Abstract 49: Comparison of Intraosseous Proximal Humerus and Sternal Routes for Drug Delivery during CPR
Intravenous access can be delayed during medical emergencies such as shock and cardiac arrest. The intraosseous (IO) route delivers drugs into the non-collapsible vessels within the bone marrow and can be an effective alternative to intravenous (IV) access. Recently, there have been a number of intraosseous devices developed for the adult market. A previous study from our group has shown the sternal IO to be 90% as effective as central IV in drug delivered during CPR and delivers drugs 2.5 times as fast as the tibial IO route. However, the safety of sternal puncture continues to be debated. Drug delivery via the proximal humerus may be an effective alternative for IV drug delivery during CPR.

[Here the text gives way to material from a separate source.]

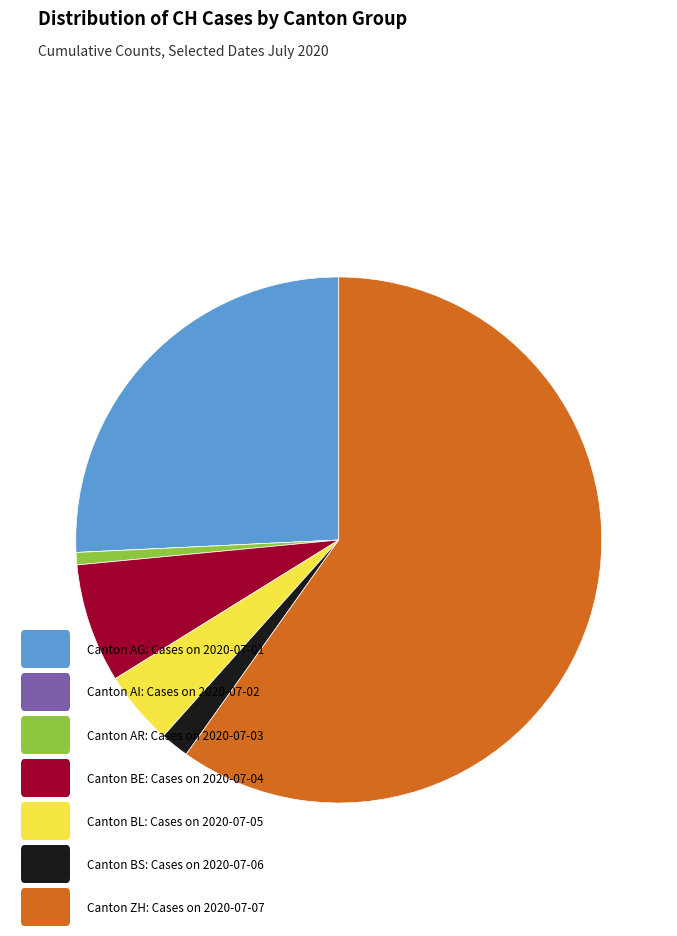

Does any single category account for the majority?

Yes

METHODS: Seven isoflurane anesthetized swine (30 – 45kg) were subjected to cardiac arrest by KCl injection. Eight min post cardiac arrest CPR was initiated via Thumper (Michigan Instruments Inc.) at 100 compressions per min without ventilation. Delivery of epinephrine was evaluated by 2 routes after 2 min of CPR. Group 1 EZ-IO® (Vidacare Corporation, San Antonio, TX) was placed in the proximal humerus (PH), Group 2 EZ-IO placed in the sternum (S). After 2 min of CPR post VF Evans blue 5mg/kg and indocyanine green 2.5mg/kg tracers were co-administered with epinephrine (.2mg/kg) as a bolus to the S and PH, respectively. Post drug delivery arterial sampling was performed at 10s intervals for 8 min and analyzed by spectrophotometric assay to determine the arterial dose and time of drug delivery. Plasma was collected for HPLC analysis to determine arterial dose and time of delivery.
RESULTS: Peak appearance times of tracers were S 32.5 s ± 4.1 and PH 35 s ± 4.6, respectively. The total dose delivered to arterial blood averaged over 8 min was same for both the S and PH routes.
CONCLUSIONS: This study suggests that IO proximal humerus is comparable to IO sternal for prompt drug delivery during CPR. Previous work from our laboratory determined that IO sternum was 90% as effective in the dose delivered as central venous drug delivery. IO delivery via the proximal humerus is an effective and efficacious alternative to IO sternal delivery.